> _EXERCISE PROMPT_
Repeat the records word for word, excluding any picture.

> _DATA FOR THE TASK_
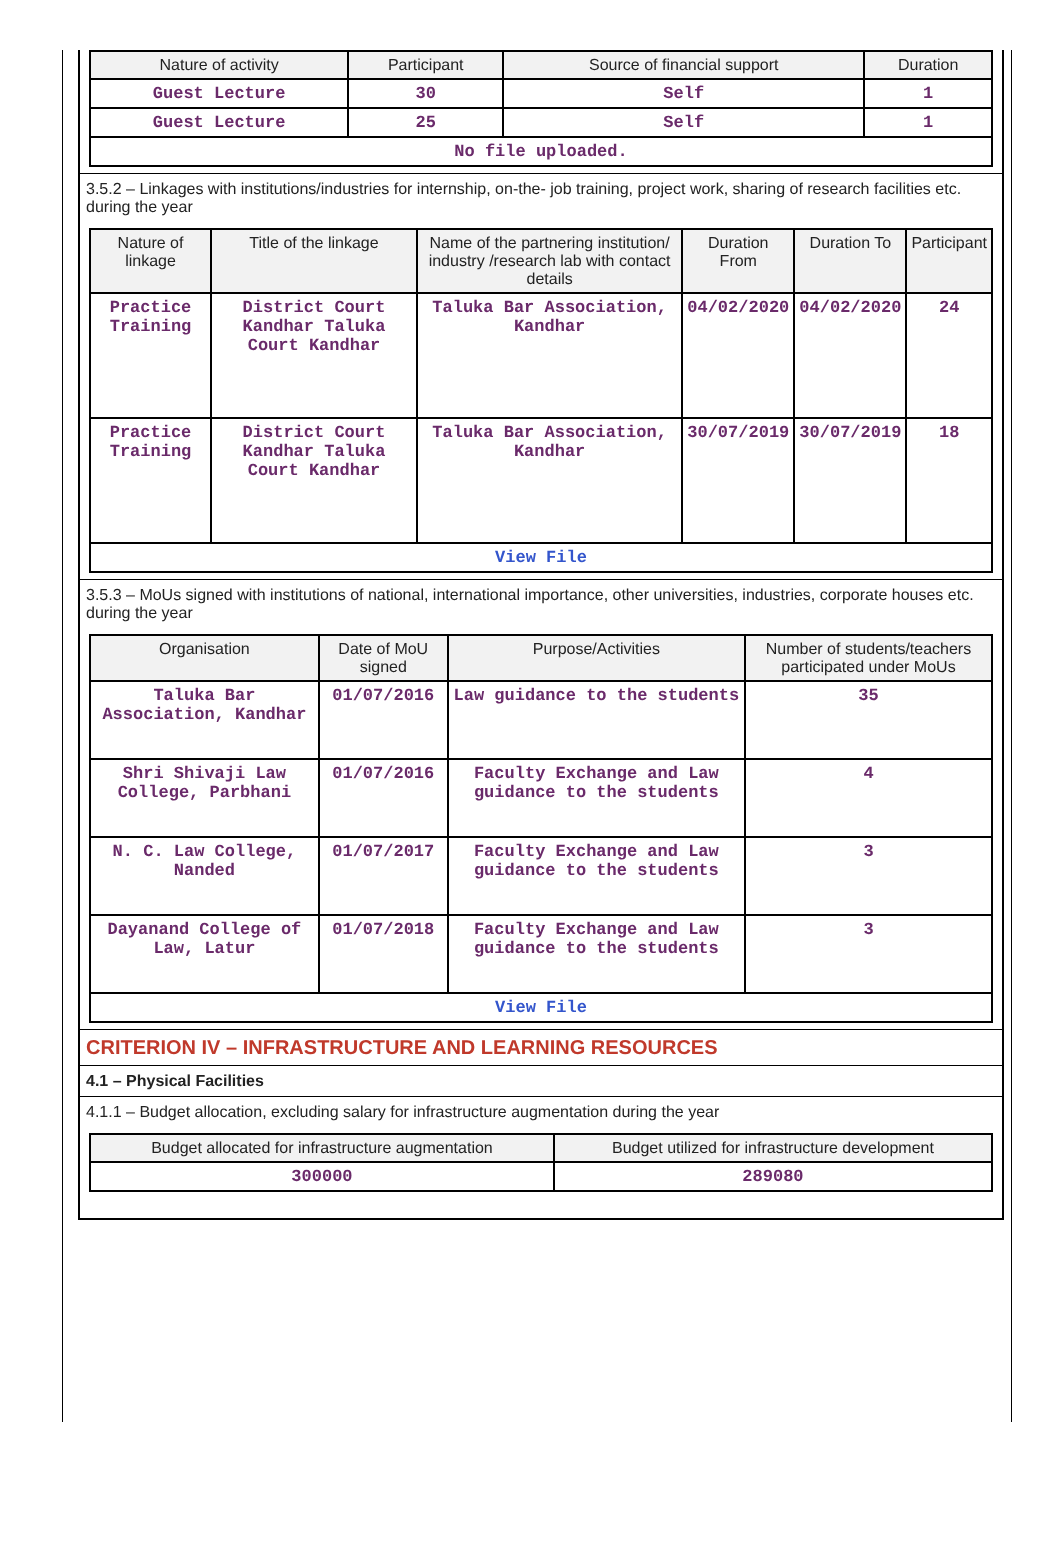| Nature of activity | Participant | Source of financial support | Duration |
| --- | --- | --- | --- |
| Guest Lecture | 30 | Self | 1 |
| Guest Lecture | 25 | Self | 1 |
| No file uploaded. | | | |
3.5.2 – Linkages with institutions/industries for internship, on-the- job training, project work, sharing of research facilities etc. during the year
| Nature of linkage | Title of the linkage | Name of the partnering institution/ industry /research lab with contact details | Duration From | Duration To | Participant |
| --- | --- | --- | --- | --- | --- |
| Practice Training | District Court Kandhar Taluka Court Kandhar | Taluka Bar Association, Kandhar | 04/02/2020 | 04/02/2020 | 24 |
| Practice Training | District Court Kandhar Taluka Court Kandhar | Taluka Bar Association, Kandhar | 30/07/2019 | 30/07/2019 | 18 |
| View File | | | | | |
3.5.3 – MoUs signed with institutions of national, international importance, other universities, industries, corporate houses etc. during the year
| Organisation | Date of MoU signed | Purpose/Activities | Number of students/teachers participated under MoUs |
| --- | --- | --- | --- |
| Taluka Bar Association, Kandhar | 01/07/2016 | Law guidance to the students | 35 |
| Shri Shivaji Law College, Parbhani | 01/07/2016 | Faculty Exchange and Law guidance to the students | 4 |
| N. C. Law College, Nanded | 01/07/2017 | Faculty Exchange and Law guidance to the students | 3 |
| Dayanand College of Law, Latur | 01/07/2018 | Faculty Exchange and Law guidance to the students | 3 |
| View File | | | |
CRITERION IV – INFRASTRUCTURE AND LEARNING RESOURCES
4.1 – Physical Facilities
4.1.1 – Budget allocation, excluding salary for infrastructure augmentation during the year
| Budget allocated for infrastructure augmentation | Budget utilized for infrastructure development |
| --- | --- |
| 300000 | 289080 |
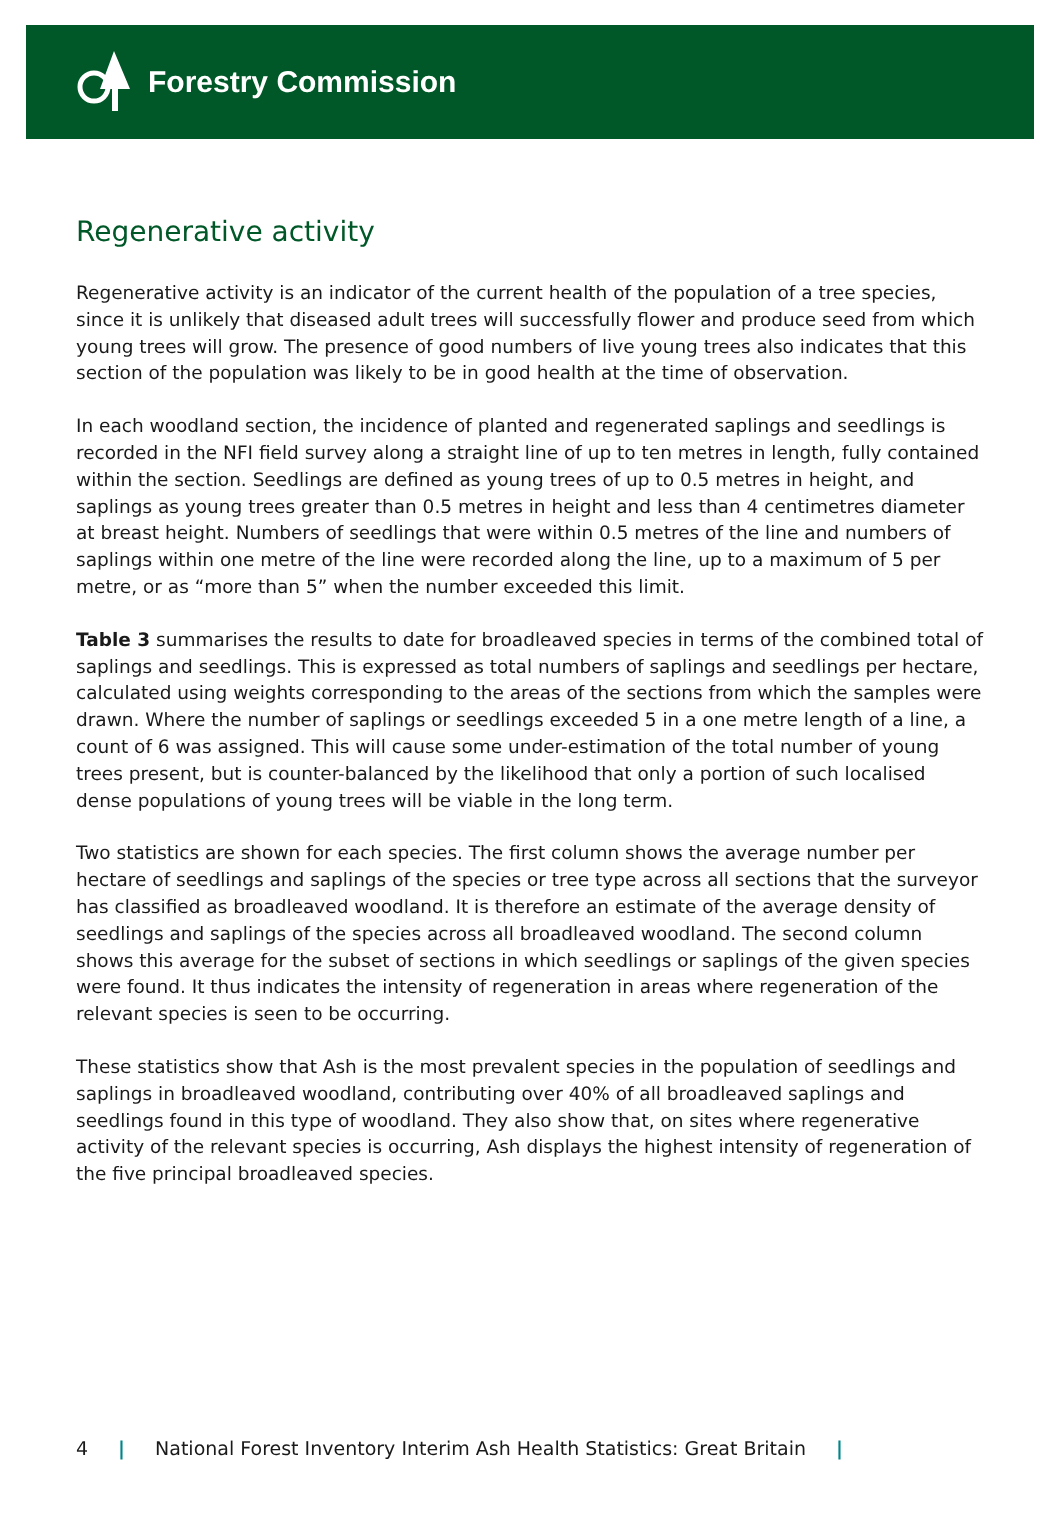Forestry Commission
Regenerative activity
Regenerative activity is an indicator of the current health of the population of a tree species, since it is unlikely that diseased adult trees will successfully flower and produce seed from which young trees will grow. The presence of good numbers of live young trees also indicates that this section of the population was likely to be in good health at the time of observation.
In each woodland section, the incidence of planted and regenerated saplings and seedlings is recorded in the NFI field survey along a straight line of up to ten metres in length, fully contained within the section. Seedlings are defined as young trees of up to 0.5 metres in height, and saplings as young trees greater than 0.5 metres in height and less than 4 centimetres diameter at breast height. Numbers of seedlings that were within 0.5 metres of the line and numbers of saplings within one metre of the line were recorded along the line, up to a maximum of 5 per metre, or as “more than 5” when the number exceeded this limit.
Table 3 summarises the results to date for broadleaved species in terms of the combined total of saplings and seedlings. This is expressed as total numbers of saplings and seedlings per hectare, calculated using weights corresponding to the areas of the sections from which the samples were drawn. Where the number of saplings or seedlings exceeded 5 in a one metre length of a line, a count of 6 was assigned. This will cause some under-estimation of the total number of young trees present, but is counter-balanced by the likelihood that only a portion of such localised dense populations of young trees will be viable in the long term.
Two statistics are shown for each species. The first column shows the average number per hectare of seedlings and saplings of the species or tree type across all sections that the surveyor has classified as broadleaved woodland. It is therefore an estimate of the average density of seedlings and saplings of the species across all broadleaved woodland. The second column shows this average for the subset of sections in which seedlings or saplings of the given species were found. It thus indicates the intensity of regeneration in areas where regeneration of the relevant species is seen to be occurring.
These statistics show that Ash is the most prevalent species in the population of seedlings and saplings in broadleaved woodland, contributing over 40% of all broadleaved saplings and seedlings found in this type of woodland. They also show that, on sites where regenerative activity of the relevant species is occurring, Ash displays the highest intensity of regeneration of the five principal broadleaved species.
4 | National Forest Inventory Interim Ash Health Statistics: Great Britain |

> _PROBLEM SOLUTION_
| Nature of activity | Participant | Source of financial support | Duration |
| --- | --- | --- | --- |
| Guest Lecture | 30 | Self | 1 |
| Guest Lecture | 25 | Self | 1 |
| No file uploaded. | | | |
3.5.2 – Linkages with institutions/industries for internship, on-the- job training, project work, sharing of research facilities etc. during the year
| Nature of linkage | Title of the linkage | Name of the partnering institution/ industry /research lab with contact details | Duration From | Duration To | Participant |
| --- | --- | --- | --- | --- | --- |
| Practice Training | District Court Kandhar Taluka Court Kandhar | Taluka Bar Association, Kandhar | 04/02/2020 | 04/02/2020 | 24 |
| Practice Training | District Court Kandhar Taluka Court Kandhar | Taluka Bar Association, Kandhar | 30/07/2019 | 30/07/2019 | 18 |
| View File | | | | | |
3.5.3 – MoUs signed with institutions of national, international importance, other universities, industries, corporate houses etc. during the year
| Organisation | Date of MoU signed | Purpose/Activities | Number of students/teachers participated under MoUs |
| --- | --- | --- | --- |
| Taluka Bar Association, Kandhar | 01/07/2016 | Law guidance to the students | 35 |
| Shri Shivaji Law College, Parbhani | 01/07/2016 | Faculty Exchange and Law guidance to the students | 4 |
| N. C. Law College, Nanded | 01/07/2017 | Faculty Exchange and Law guidance to the students | 3 |
| Dayanand College of Law, Latur | 01/07/2018 | Faculty Exchange and Law guidance to the students | 3 |
| View File | | | |
CRITERION IV – INFRASTRUCTURE AND LEARNING RESOURCES
4.1 – Physical Facilities
4.1.1 – Budget allocation, excluding salary for infrastructure augmentation during the year
| Budget allocated for infrastructure augmentation | Budget utilized for infrastructure development |
| --- | --- |
| 300000 | 289080 |
Forestry Commission
Regenerative activity
Regenerative activity is an indicator of the current health of the population of a tree species, since it is unlikely that diseased adult trees will successfully flower and produce seed from which young trees will grow. The presence of good numbers of live young trees also indicates that this section of the population was likely to be in good health at the time of observation.
In each woodland section, the incidence of planted and regenerated saplings and seedlings is recorded in the NFI field survey along a straight line of up to ten metres in length, fully contained within the section. Seedlings are defined as young trees of up to 0.5 metres in height, and saplings as young trees greater than 0.5 metres in height and less than 4 centimetres diameter at breast height. Numbers of seedlings that were within 0.5 metres of the line and numbers of saplings within one metre of the line were recorded along the line, up to a maximum of 5 per metre, or as “more than 5” when the number exceeded this limit.
Table 3 summarises the results to date for broadleaved species in terms of the combined total of saplings and seedlings. This is expressed as total numbers of saplings and seedlings per hectare, calculated using weights corresponding to the areas of the sections from which the samples were drawn. Where the number of saplings or seedlings exceeded 5 in a one metre length of a line, a count of 6 was assigned. This will cause some under-estimation of the total number of young trees present, but is counter-balanced by the likelihood that only a portion of such localised dense populations of young trees will be viable in the long term.
Two statistics are shown for each species. The first column shows the average number per hectare of seedlings and saplings of the species or tree type across all sections that the surveyor has classified as broadleaved woodland. It is therefore an estimate of the average density of seedlings and saplings of the species across all broadleaved woodland. The second column shows this average for the subset of sections in which seedlings or saplings of the given species were found. It thus indicates the intensity of regeneration in areas where regeneration of the relevant species is seen to be occurring.
These statistics show that Ash is the most prevalent species in the population of seedlings and saplings in broadleaved woodland, contributing over 40% of all broadleaved saplings and seedlings found in this type of woodland. They also show that, on sites where regenerative activity of the relevant species is occurring, Ash displays the highest intensity of regeneration of the five principal broadleaved species.
4 | National Forest Inventory Interim Ash Health Statistics: Great Britain |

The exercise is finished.